Unknown FDB downtime

Screen Shot 2021-06-14 at 1.49.33 PM

Screen Shot 2021-06-14 at 1.48.24 PM

Our database was unresponsive for 6 hrs. From our application log, we see a bunch of transaction_timeout. The downtime corresponds to the HA Moving Data graph and seems to be caused by the Role Changes.

Our setup:

  Redundancy mode        - double
  Storage engine         - ssd-1
  Coordinators           - 3

  FoundationDB processes - 6
  Zones                  - 3
  Machines               - 3

The two processes on each machine do not have roles specified.
FDB version is 6.2 (v6.2.20).

Unfortunately, we do not have trace logs at the time. Can you provide insight as to what might be the cause of this downtime? Are we looking at the right metrics?

Our status details also show high %disk IO, but our other metrics indicate that there is plenty of IO headroom. How is this metric calculated?

Process performance details: ( 51% cpu; 36% machine; 0.114 Gbps; 98% disk IO; 4.3 GB / 13.2 GB RAM ) ( 29% cpu; 36% machine; 0.114 Gbps; 98% disk IO; 5.9 GB / 13.2 GB RAM ) ( 26% cpu; 43% machine; 0.222 Gbps; 99% disk IO; 6.4 GB / 13.2 GB RAM ) ( 73% cpu; 43% machine; 0.222 Gbps; 98% disk IO; 4.9 GB / 13.2 GB RAM ) ( 86% cpu; 48% machine; 0.226 Gbps; 98% disk IO; 5.3 GB / 13.3 GB RAM ) ( 37% cpu; 48% machine; 0.226 Gbps; 99% disk IO; 4.5 GB / 13.3 GB RAM )

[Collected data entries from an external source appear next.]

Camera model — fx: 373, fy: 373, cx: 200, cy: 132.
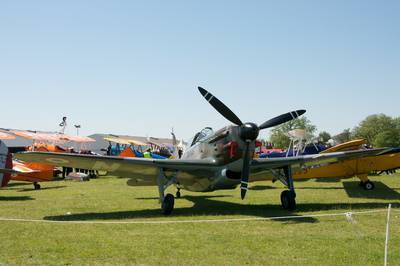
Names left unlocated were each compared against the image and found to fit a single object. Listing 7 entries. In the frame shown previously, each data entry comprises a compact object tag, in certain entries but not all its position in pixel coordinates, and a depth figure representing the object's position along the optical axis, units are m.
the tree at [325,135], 135.62
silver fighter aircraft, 10.72
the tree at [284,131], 109.39
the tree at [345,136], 53.12
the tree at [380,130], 101.25
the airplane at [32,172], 19.73
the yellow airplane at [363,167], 18.38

We also noticed that during the down time, read was at a reduced capacity, but no commit was happening.

We read this from /proc/diskstats. How good of an indication this value is, we found, depends a lot on the type of disk you’re using. What kind of disk are you using? Is this a local SSD or something like EBS?

This is on AWS, on EBS volume. We read the commit and read value from the fdbcli itself.
fdbcli.cluster.workload.transactions.committed.hz was 0
fdbcli.cluster.workload.operations.reads.hz was 10% of its original rate.
We also noticed that fdbcli.cluster.degraded.processes was incremented by 1 at the start of the downtime.

Regarding to the diskio metrics, we read it from telegraf diskio plugin, which I believe read from /proc/diskstats on linux system.

that is weird, we found on EBS that the disk metrics are quite reliable – but they are not exactly the same as IOPS (as reported by AWS). You can find the code how we collect these here

thanks. given that if diskio % is disk_time_spent_in_io / elapsed_time, then the metric does match up. I thought it was IOPS used / IOPS available via EBS provision. High disk util is somewhat expected.

Seems like during the downtime, disk util is also minimum. Going back to the main question, do you have a clue on this issue?

I don’t think I can help here as I am not really familiar with FDB’s HA solution :frowning:

and to add more context here, before the database went into the recovery mode (meaning serving read requests in a degraded mode and absolute no write requests can be committed), we saw a sudden jump (about 4 GB) in the op space (we are using ssd-2 storage engine here). The jump aligns with the free disk metrics the OS collected, but the total KV size did not change accordingly. Is there any possible explanation for the sudden op space jump?
the green line —> op space (4GB jump within 1 minute)
the blue line —> kv size (continuous)

after reading the doc: foundationdb/recovery-internals.md at master · apple/foundationdb · GitHub
i feel like this is exactly what happened on our FDB cluster during the Saturday incident.
We saw a sudden jump on op space —> then bunch of role changes —> FDB seemed stuck in the recovery mode (no commit at all) (also no network or hardware failures during the recovery time)
My question would be:
(1) Is there possible explanation for why the FDB cluster stuck for such a long time (about 6 hours) in recovery mode and then it simply self recovered?
(2) Is there anything we could do to help make the recovery process faster? (If we were able to find which phase the recovery is stuck at)
(3) any specific events we can search for in the trace logs? (other than the MasterRecoveryState event)

Can you post MasterRecoveryState traces from that time period? I think two things could’ve happened and MasterRecoveryState will tell you which one it is:

  1. FDB is stuck somewhere in recovery. This usually would happen if it can’t recruit enough tlogs to satisfy the replication policy (either because not enough resources are available or because there was some network partition).
  2. FDB recovers but repeatedly fails – going back into another recovery. This could be cause by flaky network.

Another possible cause for this would be a bad disk on a tlog. That would explain why you can read but not commit. Maybe after 6 hours the tlog got finally marked as degraded?